- Opening Delimiter -

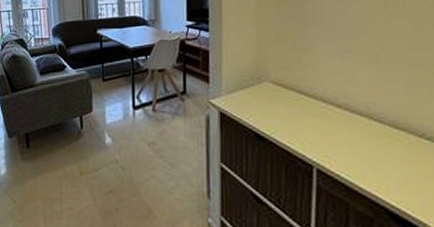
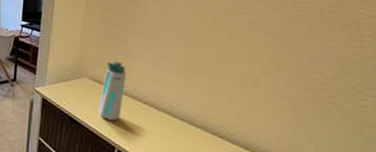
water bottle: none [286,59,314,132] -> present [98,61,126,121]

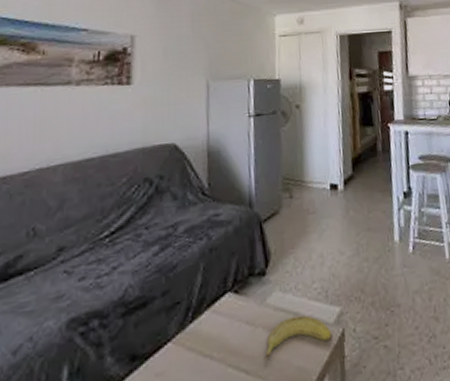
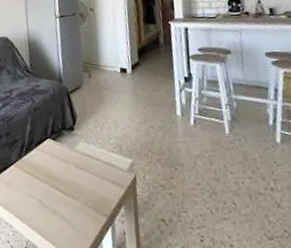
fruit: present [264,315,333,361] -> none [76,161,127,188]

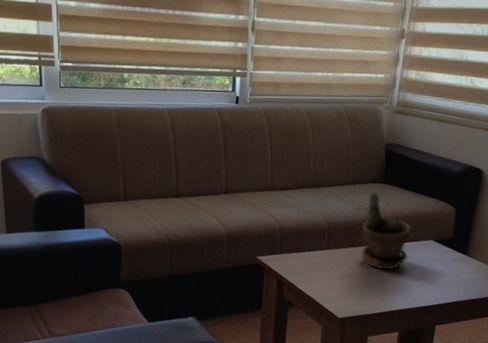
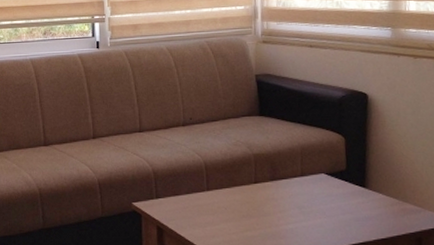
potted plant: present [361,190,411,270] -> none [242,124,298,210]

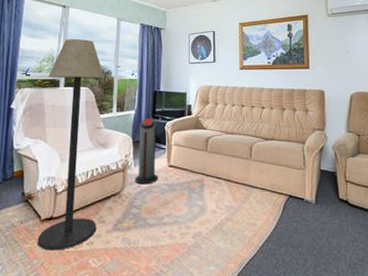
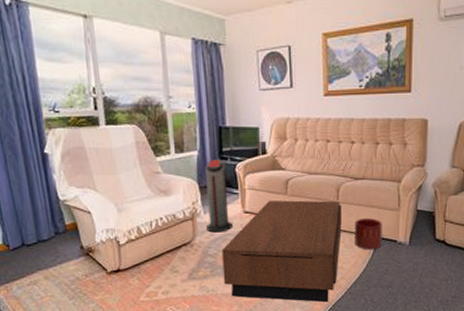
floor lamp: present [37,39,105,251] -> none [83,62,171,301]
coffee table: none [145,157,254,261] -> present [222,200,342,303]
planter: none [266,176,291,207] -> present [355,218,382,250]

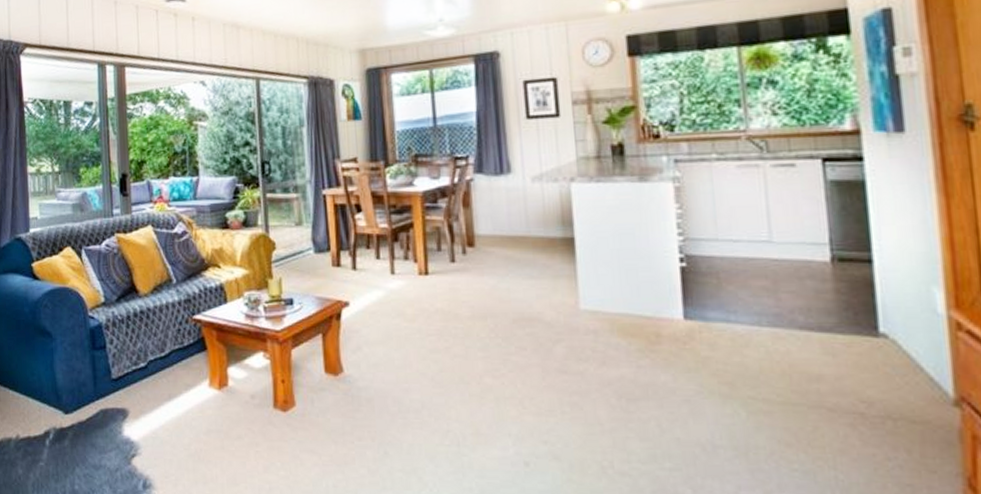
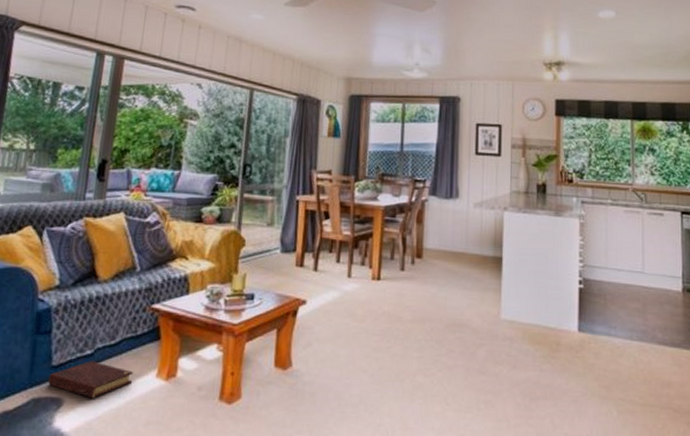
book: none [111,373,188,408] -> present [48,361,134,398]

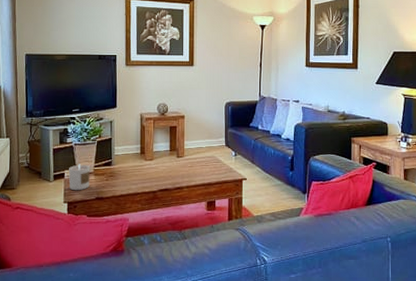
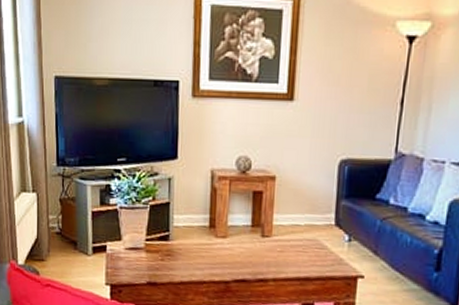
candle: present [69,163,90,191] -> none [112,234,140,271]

- Closing Delimiter -

# Task
Without the pictures, write out every entry precisely as it appears.

# Solution
water bottle: none [286,59,314,132] -> present [98,61,126,121]

fruit: present [264,315,333,361] -> none [76,161,127,188]

potted plant: present [361,190,411,270] -> none [242,124,298,210]

floor lamp: present [37,39,105,251] -> none [83,62,171,301]
coffee table: none [145,157,254,261] -> present [222,200,342,303]
planter: none [266,176,291,207] -> present [355,218,382,250]

book: none [111,373,188,408] -> present [48,361,134,398]

candle: present [69,163,90,191] -> none [112,234,140,271]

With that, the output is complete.